--- START ---

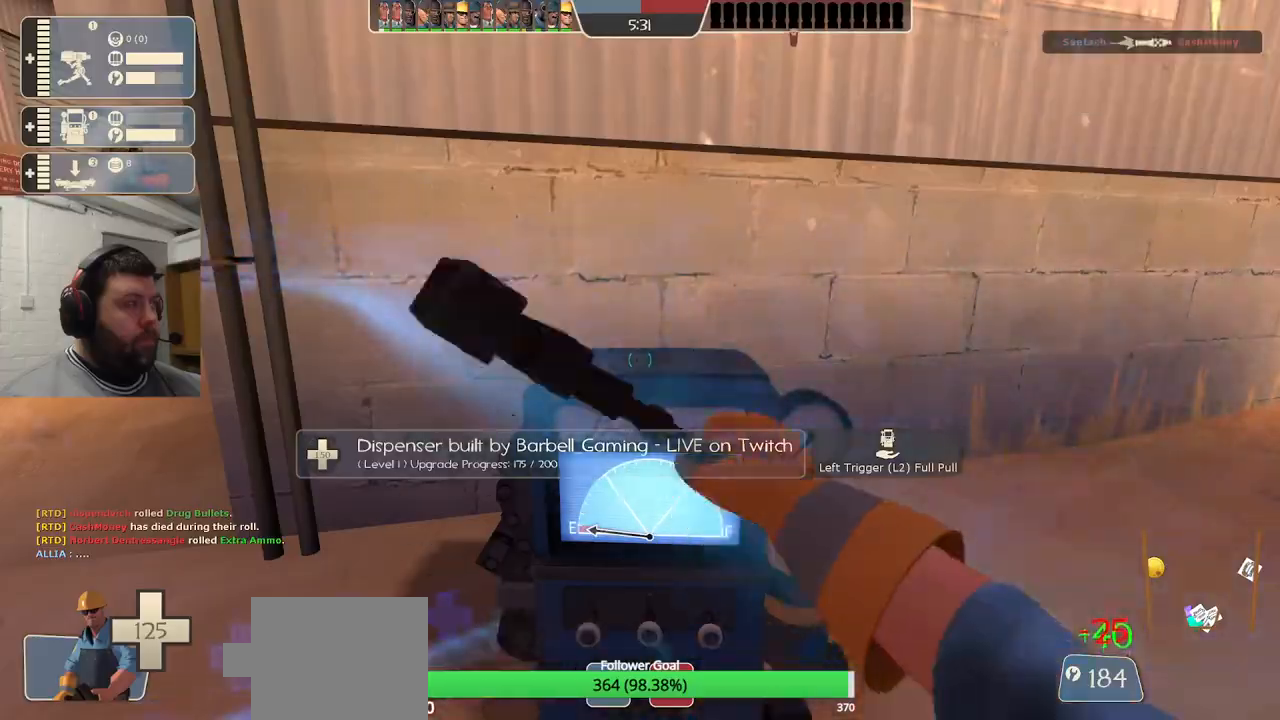
{"dt_ms": 500, "buttons": [], "left_stick": "center", "right_stick": "center", "events": [[183, "right_stick", "left"], [250, "R2", "up"], [350, "right_stick", "center"]]}
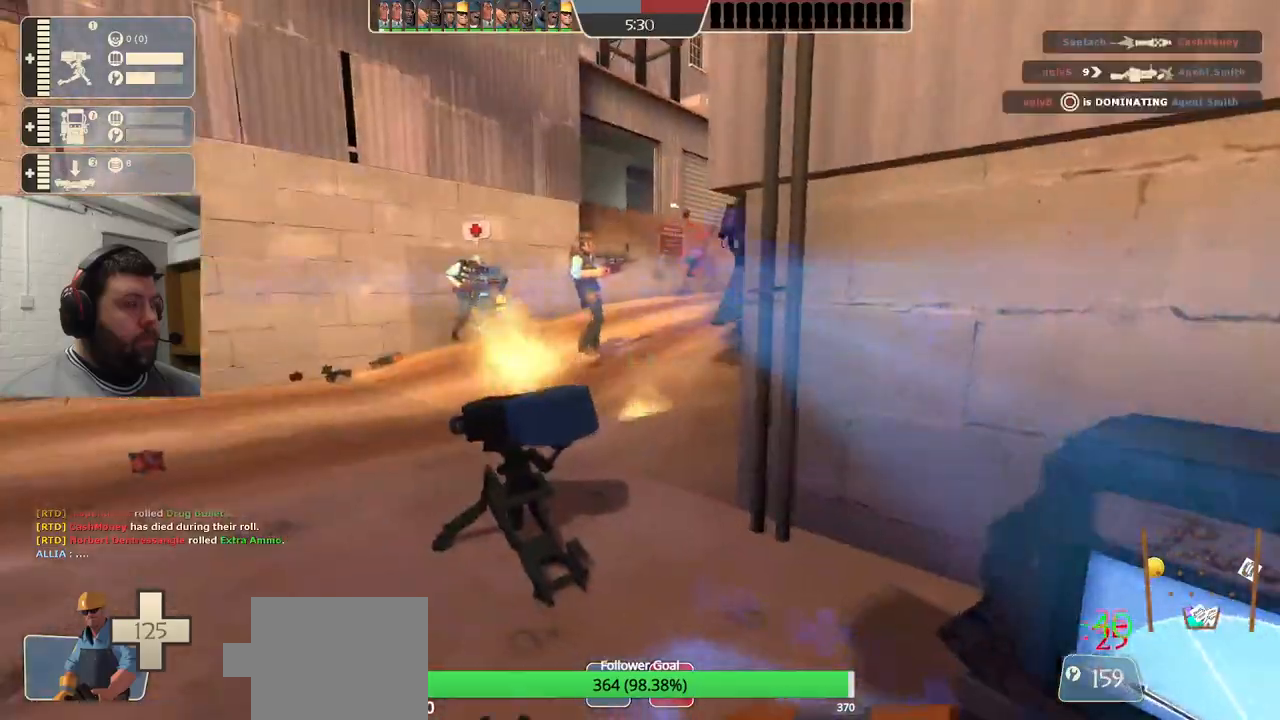
{"dt_ms": 500, "buttons": ["R2"], "left_stick": "center", "right_stick": "center", "events": [[50, "left_stick", "up-left"], [67, "R2", "down"], [133, "left_stick", "center"]]}
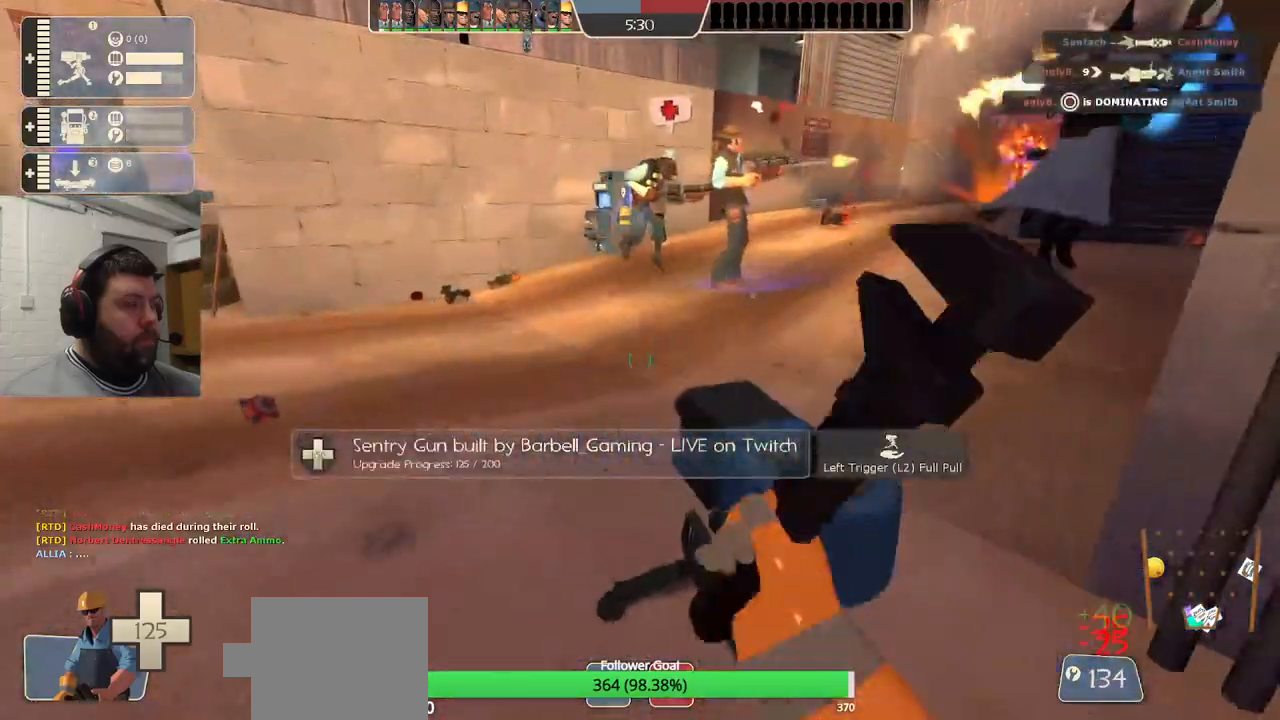
{"dt_ms": 500, "buttons": ["R2"], "left_stick": "center", "right_stick": "center", "events": []}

--- END ---

From the first line to the last, set down the data exactly, without the pictures.

{"dt_ms": 500, "buttons": [], "left_stick": "center", "right_stick": "center", "events": [[183, "right_stick", "left"], [250, "R2", "up"], [350, "right_stick", "center"]]}
{"dt_ms": 500, "buttons": ["R2"], "left_stick": "center", "right_stick": "center", "events": [[50, "left_stick", "up-left"], [67, "R2", "down"], [133, "left_stick", "center"]]}
{"dt_ms": 500, "buttons": ["R2"], "left_stick": "center", "right_stick": "center", "events": []}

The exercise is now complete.